Eine Freischwimmerin sucht den Flow
Jördis Steinegger aus Linz, Schwimmen: Die spät-berufene will in Rio die Uhr zurück drehen.
Wenn die Letzten wirklich die Ersten sein werden, schaut es für Jördis Steinegger in Rio sehr gut aus. Denn erst am 11. Juli bekam die Wahl-Linzerin aus Graz Grünes Licht für ihren Start im Zeichen der fünf Ringe. Für die 33-jährige Schwimmerin wird das kein Sprung ins kalte Wasser sein. Nach ihrem Antreten in Peking 2008 und London 2012 ist sie zum dritten Mal olympisch bewegt.

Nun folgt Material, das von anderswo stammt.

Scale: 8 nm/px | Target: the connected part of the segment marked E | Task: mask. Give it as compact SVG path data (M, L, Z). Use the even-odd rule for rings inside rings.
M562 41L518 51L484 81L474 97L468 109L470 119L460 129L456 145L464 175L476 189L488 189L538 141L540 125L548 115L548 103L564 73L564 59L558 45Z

"Als endlich das E-Mail kam, war ich schon sehr erleichtert", sagt Steinegger, deren Antreten auf der 400-Meter-Lagen-Distanz schon länger als sicher galt. Weil die "amtliche" Bestätigung durch den Weltverband so lange dauerte, war die Rekord-Staatsmeisterin mit 120 Titeln zuletzt eher unentspannt unterwegs. Ob es ihr da noch gelingen wird, in Rio Top-Leistungen abzurufen? Steinegger: "Ich glaube schon, dass ich mich dort freischwimmen kann. Ich werde mein Rennen genießen."
Gelingt das, sollte sich für die Allroundlerin Rio ein Kreis schließen. Denn auch bei ihrem Olympia-Debüt in Peking war Steinegger als "Freischwimmerin" unterwegs. "Ich war komplett unerfahren, hab‘ nicht nach rechts und links geschaut, sondern die Atmosphäre voll genossen." Ohne Erfolgsdruck schwamm Steinegger dann österreichische Rekorde über 200, 400 und 800 Meter Freistil sowie 400 Meter Lagen. London war dann vor vier Jahren eher ein Schlag ins Wasser. "Ich war zu verkrampft und hatte auch zu hohe Erwartungen."
Jetzt will die Lebensgefährtin des erfolgreichen Linzer Olympia-Stützpunkt-Trainers Marco Wolf die Zeit zurück drehen und hofft wieder auf einen olympischen Flow.
Wie lange sie ihrem Schwimmkörper die Härten des Leistungssports noch antun wird, lässt Steinegger offen. Der innere Schweinehund würde zwar immer lauter bellen – vor allem dann, wenn die Leistung nicht passt – aber sie wäre noch "rostfrei" und keine Kandidaten für die Deponie der alten Eisen. Steinegger: "Ich betreibe eine dankbare Sportart, da gibt es wenig Verschleißerscheinungen."
Das Schlimmste am Training wäre nach wie vor der frühmorgendliche Sprung ins Wasser. Das Schwimmen selbst würde noch Spaß machen. Zumindest solange das Bundesheer ihr als Arbeitgeber Rückendeckung gibt. Dass sie nicht jünger wird und es ein Leben abseits des Spitzensports gibt, ist Steinegger natürlich auch schon längst bewusst geworden. "Ich hatte noch nie Zeit, mit meinen beiden Neffen, die jetzt drei und neun Jahre alt sind, schwimmen zu gehen. Das macht mich schon nachdenklich."
Mit ihrer Freundin Lisa Zaiser (21) hat teamintern schon die nächste Generation aufgezeigt. Eine Situation, die Steinegger das Aufhören aber nicht leichter macht. Im Gegenteil. "Wenn ich Schluss mache, ist die Lisa plötzlich der Leithammel. Das will ich ihr nicht antun."
Der OÖNachrichten-Word-Rap
Der perfekte Tag... Wenn mein Tag sich aus einer Mischung von Aktivität und Entspannung zusammensetzt, ich meine Liebsten um mich habe und ich mindestens einmal von Herzen lachen kann.